Pero me aferro a esta oferta. Es todo lo que me queda.

Me escoltan para bajar la escalera, uno delante y uno detrás. Avanzamos a ritmo pausado; las luces están encendidas. A pesar del miedo, todo me resulta normal. Desde donde estoy puedo ver el reloj No es ninguna hora en especial.

Nick ya no está con nosotros. Debe de haber bajado por la escalera de atrás, para que no lo vieran

Serena Joy está en el pasillo, debajo del espejo, observándonos con mirada incrédula. Detrás de ella, junto a la puerta abierta de la sala, está el Comandante. Tiene el pelo muy gris. Parece preocupado e impotente, pero empieza a apartarse de mí, a distanciarse. Al margen de lo que significara para él, hemos llegado a un punto en el que también represento un fracaso. Sin duda han discutido por mí; sin duda ella se las ha hecho pasar moradas. Yo aún las estoy pasando moradas, no puedo sentir pena por el. Moira tiene razón, soy una mojigata.

– ¿Qué ha hecho? -pregunta Serena Joy. Entonces no fue ella quien los llamó. No sé lo que me reservaba, pero se trataba de algo más privado.

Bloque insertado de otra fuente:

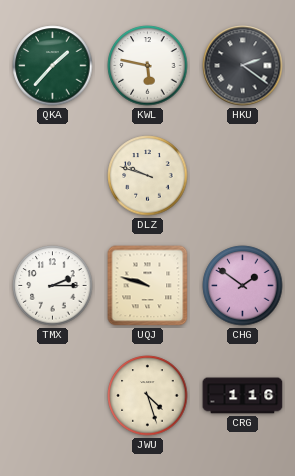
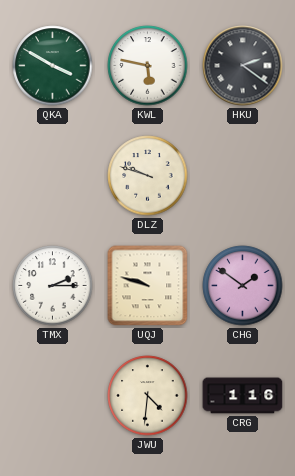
QKA: 1:37 -> 3:50
JWU: 4:27 -> 4:31
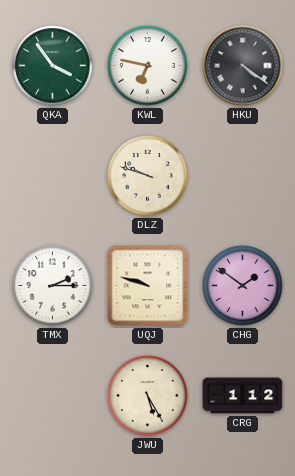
QKA: 3:50 -> 3:54
KWL: 5:47 -> 6:47
HKU: 2:21 -> 4:21
JWU: 4:31 -> 5:25
CRG: 1:16 -> 1:12
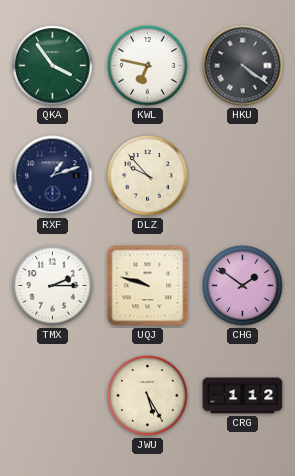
RXF: none -> 1:12
DLZ: 9:48 -> 9:53
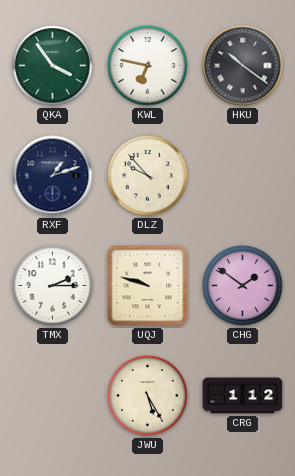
HKU: 4:21 -> 10:21
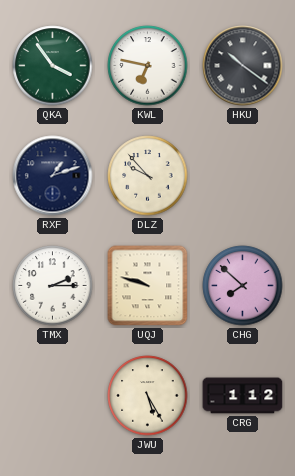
CHG: 1:51 -> 7:52
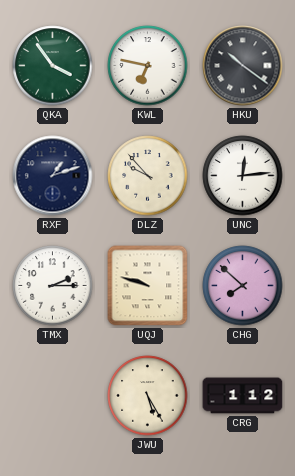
UNC: none -> 12:14
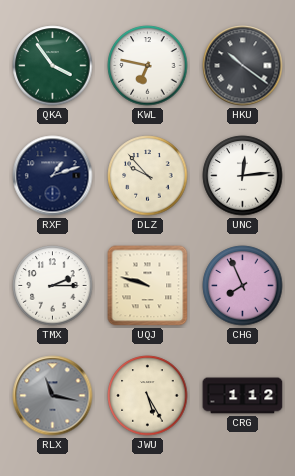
CHG: 7:52 -> 7:56
RLX: none -> 11:17
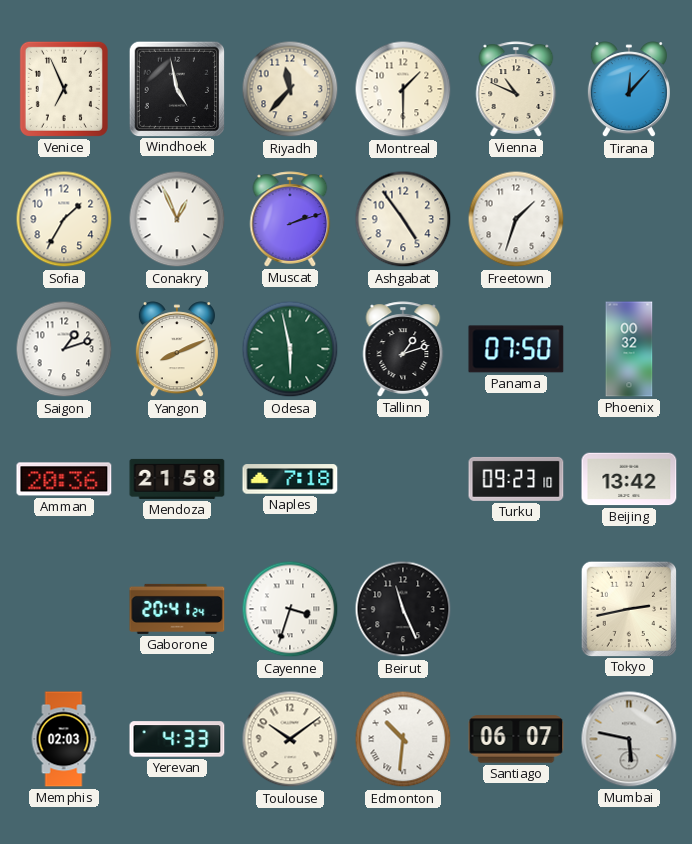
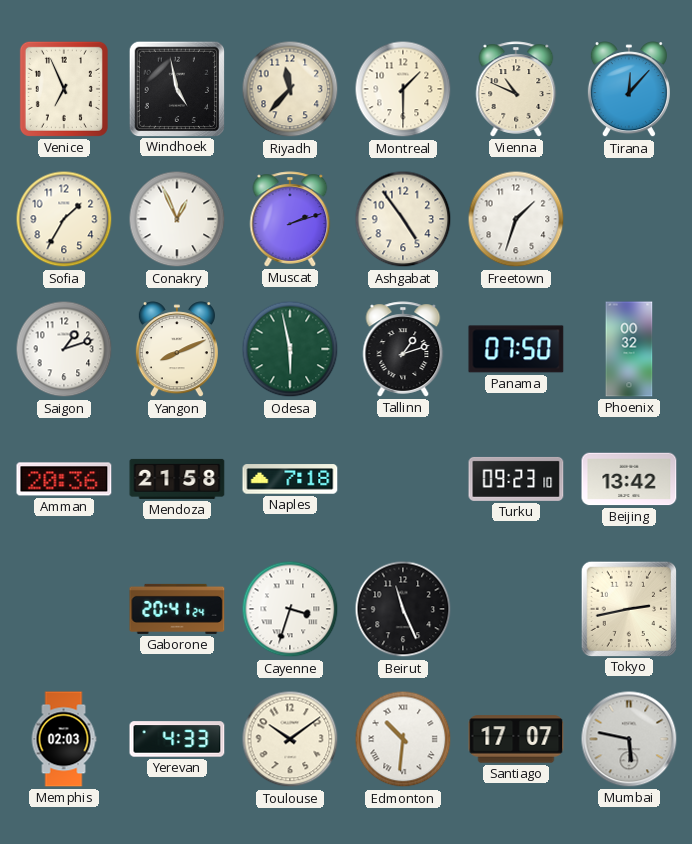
Santiago: 06:07 -> 17:07
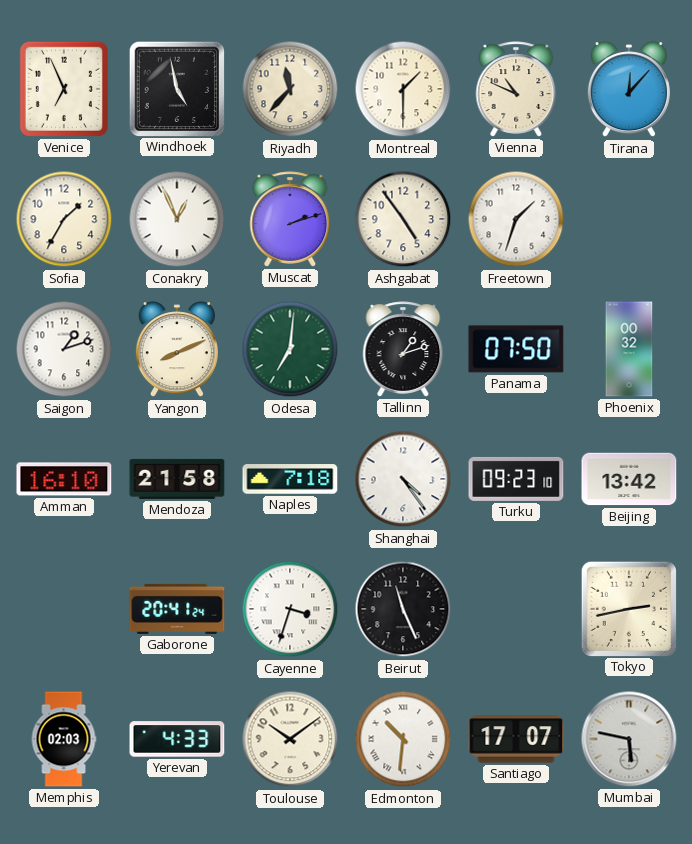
Odesa: 5:58 -> 7:01
Amman: 20:36 -> 16:10
Shanghai: none -> 4:24
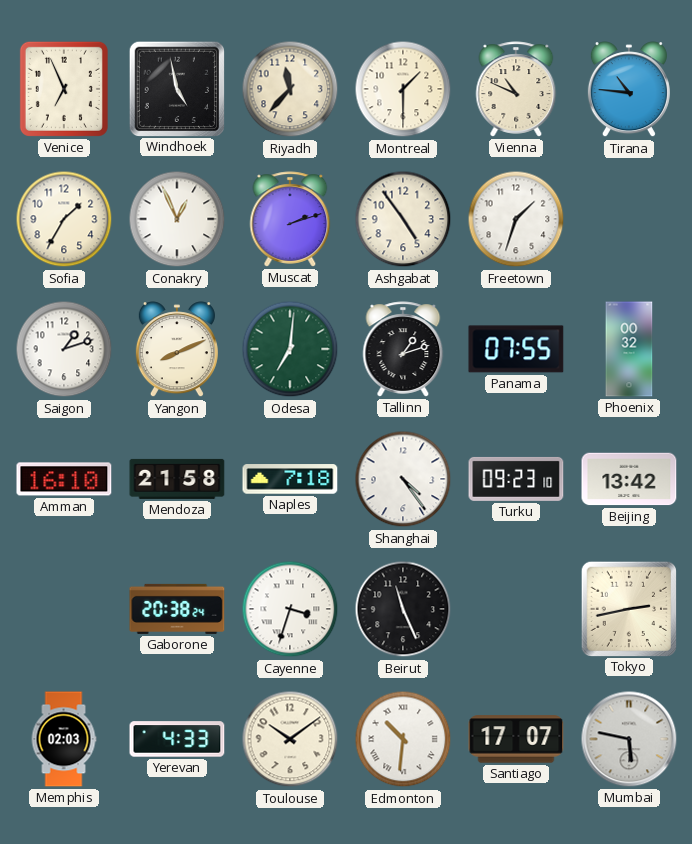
Tirana: 12:07 -> 10:46
Panama: 07:50 -> 07:55
Gaborone: 20:41 -> 20:38
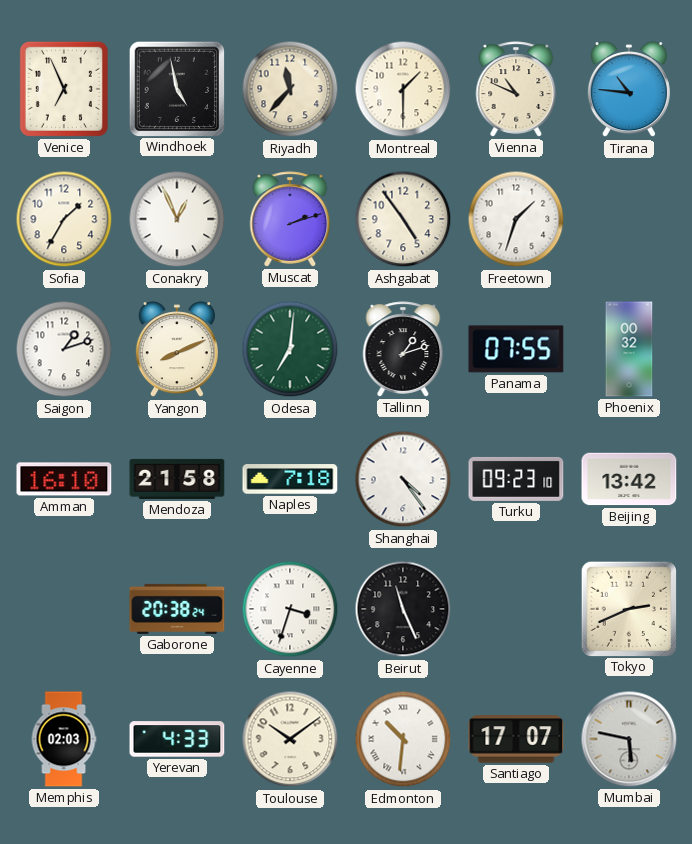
Tokyo: 2:43 -> 2:41
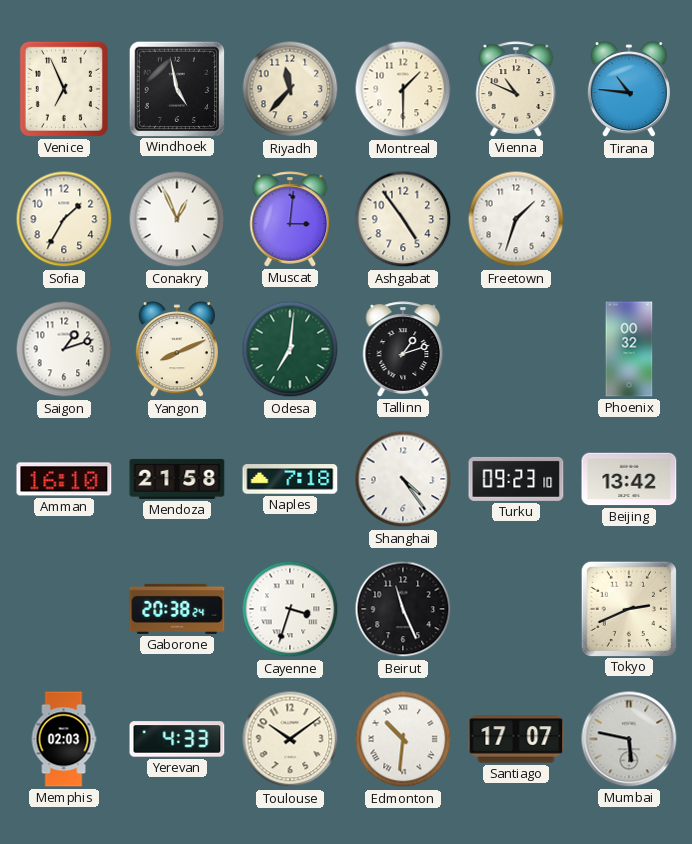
Muscat: 2:12 -> 3:01
Panama: 07:55 -> none
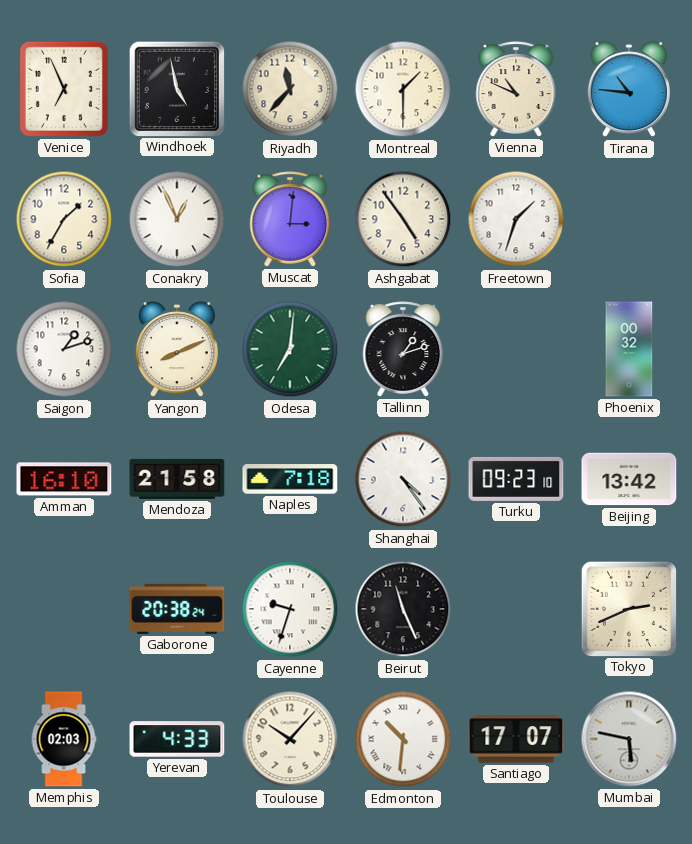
Cayenne: 3:33 -> 9:33
Toulouse: 10:09 -> 10:07
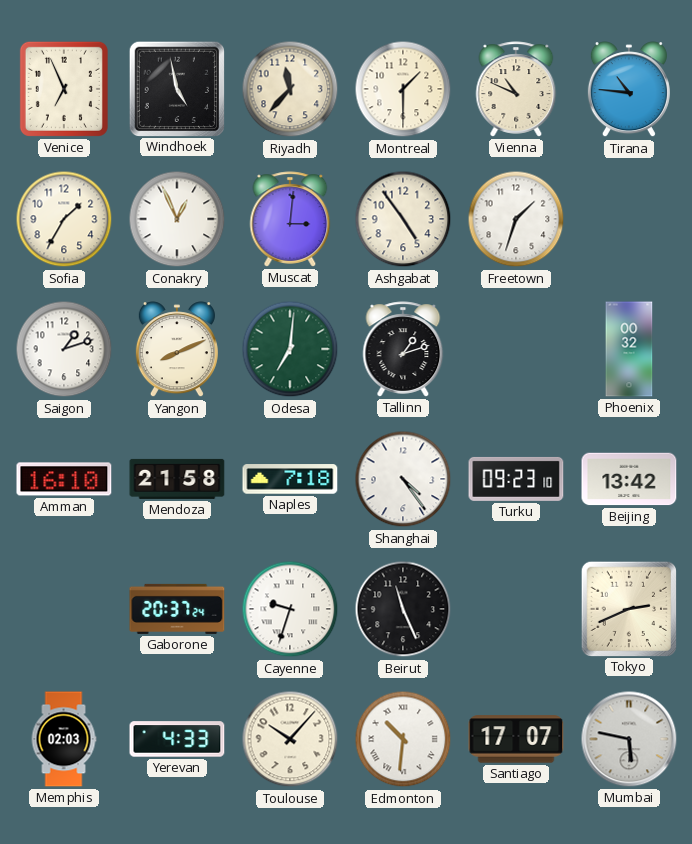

– No podemos decirlo, señora -dice el que va delante de mí-. Lo siento.

– Quiero ver la autorización -dice el Comandante-. ¿Tenéis autorización legal?

Ahora podría empezar a gritar, agarrarme a la barandilla, renunciar a toda dignidad. Podría detenerlos, al menos un momento. Si son los auténticos, se quedarán, de lo contrario echarán a correr. Y me dejarán aquí.

– No la necesitamos, señor, pero todo está en orden -dice el mismo hombre-. Violación de secretos de estado.

El Comandante se lleva una mano a la cabeza. ¿Qué he estado diciendo, y a quién, y cuál de sus enemigos lo ha descubierto? Probablemente ahora su seguridad estará en peligro. Estoy más arriba que él, mirándolo; y se está encogiendo. Entre ellos ya ha habido purgas, y habrá algunas más. Serena Joy empalidece.

– Zorra -me insulta-. Después de todo lo que hizo por ti.

Cora y Rita llegan corriendo desde la cocina. Cora está deshecha en llanto. Yo era su esperanza, y la he defraudado. Nunca tendrá niños.

La furgoneta espera en el camino de entrada, con las puertas dobles abiertas. Los dos hombres -ahora uno a cada costado- me cogen de los brazos y me ayudan a subir. No tengo manera de saber si éste es mi fin o un nuevo comienzo: me he entregado a unos extraños porque es inevitable.

Subo y penetro en la oscuridad del interior; o en la luz.